Propostas Submetidos

DEI - FCTUC
Gerado a 2024-11-21 22:12:27 (Europe/Lisbon).
Voltar

Titulo Estágio

Prompt Engineering for Knowledge Extraction from Large Language Models

Áreas de especialidade

Sistemas Inteligentes

Local do Estágio

DEI / CISUC

Enquadramento

Large Language Models (LLMs) have significantly advanced the field of Natural Language Processing (NLP) with their ability to represent human language and automate complex processes. They can perform a broad range of tasks and generate text constrained by straightforward natural language prompts, but their adoption has been hindered by the high computational resources required and the black-box reasoning mechanisms. On the other hand, Knowledge Bases (KBs) are structured on human-accessible facts, which may be queried by formal languages, and thus more consistent. However, they have limited coverage and lack the ability to learn.

In this dissertation, solutions that combine the strengths of both LLMs and KBs will be studied, tested and proposed. They should leverage on the flexibility of LLMs for text completion and generation, and in prompt engineering for Knowledge Extraction (KE). Extracted domain knowledge should be formalized in a KB, using standard technologies, such as RDF. We expect this KB to be an accessible, editable, reasonable and interpretable representation of what the model “knows”.
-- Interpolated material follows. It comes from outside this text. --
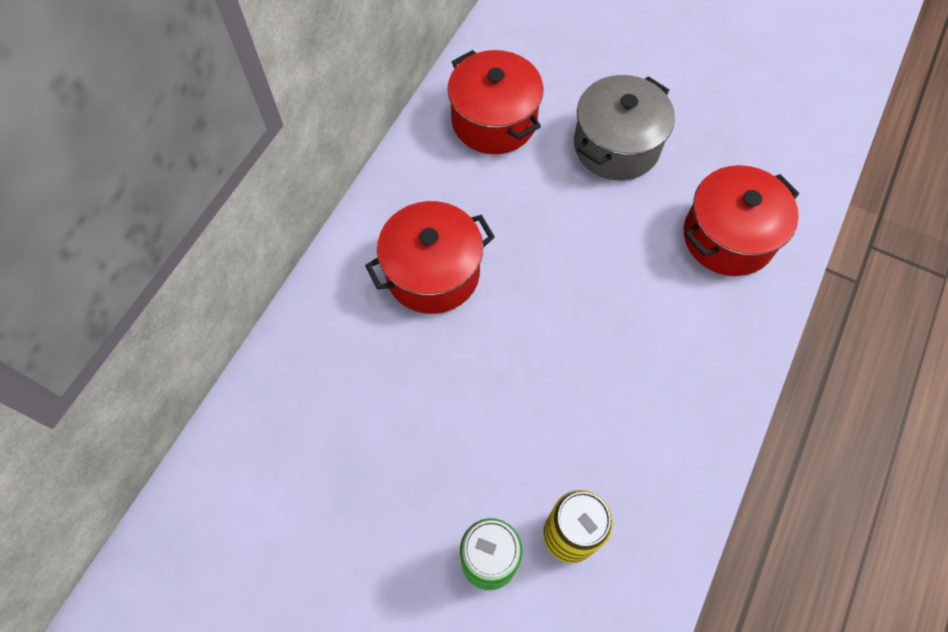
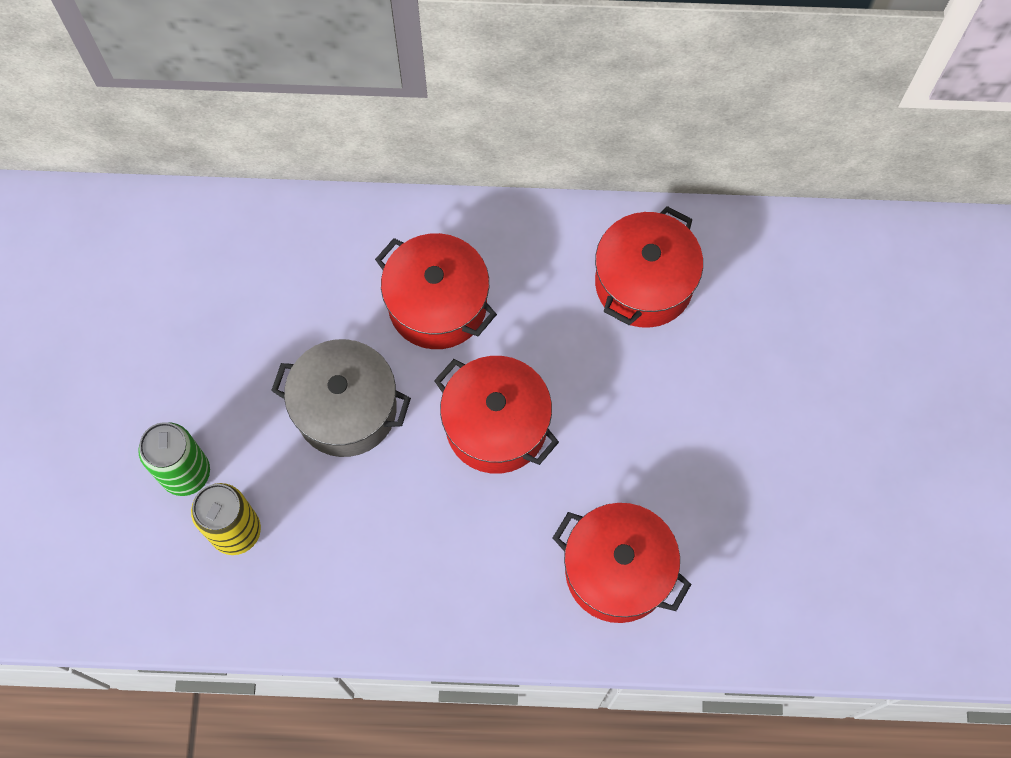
camera: 65 degrees right, 5 degrees up
(565, 272) = (496, 425): none -> red pot
(616, 145) = (676, 417): grey pot -> grey pot (346, 409)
This internship will involve research and usage of LLMs, such as GPT, OPT, PALM and BERT, and the creation of easily-accessible, reasonable and interpretable KBs on specific domains (e.g., finance, biology).

Objetivo

In this dissertation, the student should study, propose and implement a solution that combines the strengths of both LLMs and KBs. To achieve this goal, the following objectives are set:
- Review the state of the art of LLMs and prompt engineering;
- Study and select the domains of application, based on available datasets and challenges;
- Explore prompt engineering for KE from different LLMs;
- Devise a structured representation of the knowledge extracted;
- Propose a framework for creating domain KBs from a LLM;
- Take conclusions on using the created KBs versus the LLM directly

Plano de Trabalhos - Semestre 1

- Literature review;
- Identification of a possible datasets / domains of application;
- Familiarization with LLMs, prompt engineering and KE through preliminary experimentation;
- Selection of the domains of application, LLMs and knowledge representation standards to use.
- Draft a framework for KE and formalization from LLMs
- Write intermediate report: Introduction, State of the Art, Project Proposal and Preliminary Work

Plano de Trabalhos - Semestre 2

- Experiment with possible approaches for KE from LLMs;
- Review the initial framework based on experimental results;
- Analyze the advantages and limitations of using LLMs directly versus domain KBs extracted from them, considering consistency, reasoning and explainability;
- Write the Master Thesis.

Condições

The workplace will be in a CISUC laboratory, where there will be regular communication with the supervisors. Since the dissertation will contribute to a funded research project, the selected student may apply for a research grant of 930€ / month, with a duration of 6 to 9 months.

Orientador

Hugo Oliveira, Catarina Silva, Bruno Ferreira
hroliv@dei.uc.pt 📩